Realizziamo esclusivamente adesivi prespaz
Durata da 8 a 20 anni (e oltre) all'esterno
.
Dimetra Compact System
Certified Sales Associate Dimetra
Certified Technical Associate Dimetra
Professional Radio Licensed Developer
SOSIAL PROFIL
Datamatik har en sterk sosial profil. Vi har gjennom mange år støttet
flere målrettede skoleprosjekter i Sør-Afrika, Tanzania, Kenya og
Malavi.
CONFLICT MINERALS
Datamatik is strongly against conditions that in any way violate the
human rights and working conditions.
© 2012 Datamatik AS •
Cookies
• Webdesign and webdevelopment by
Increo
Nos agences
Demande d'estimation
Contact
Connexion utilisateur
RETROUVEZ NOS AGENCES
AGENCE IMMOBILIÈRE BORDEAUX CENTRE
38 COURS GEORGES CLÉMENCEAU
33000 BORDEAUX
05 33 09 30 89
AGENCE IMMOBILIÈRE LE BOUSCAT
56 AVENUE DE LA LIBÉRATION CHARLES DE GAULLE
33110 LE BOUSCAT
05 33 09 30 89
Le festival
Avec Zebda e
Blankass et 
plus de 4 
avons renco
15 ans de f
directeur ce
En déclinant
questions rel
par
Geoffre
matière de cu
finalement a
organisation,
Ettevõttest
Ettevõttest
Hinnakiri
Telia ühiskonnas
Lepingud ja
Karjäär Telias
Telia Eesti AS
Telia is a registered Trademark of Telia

=======

• [About this task]
From the records above, copy out every line that contains the string "BOUSCAT". Count only matches with the same uppercase and lowercase letters.

• [Your solution]
AGENCE IMMOBILIÈRE LE BOUSCAT
33110 LE BOUSCAT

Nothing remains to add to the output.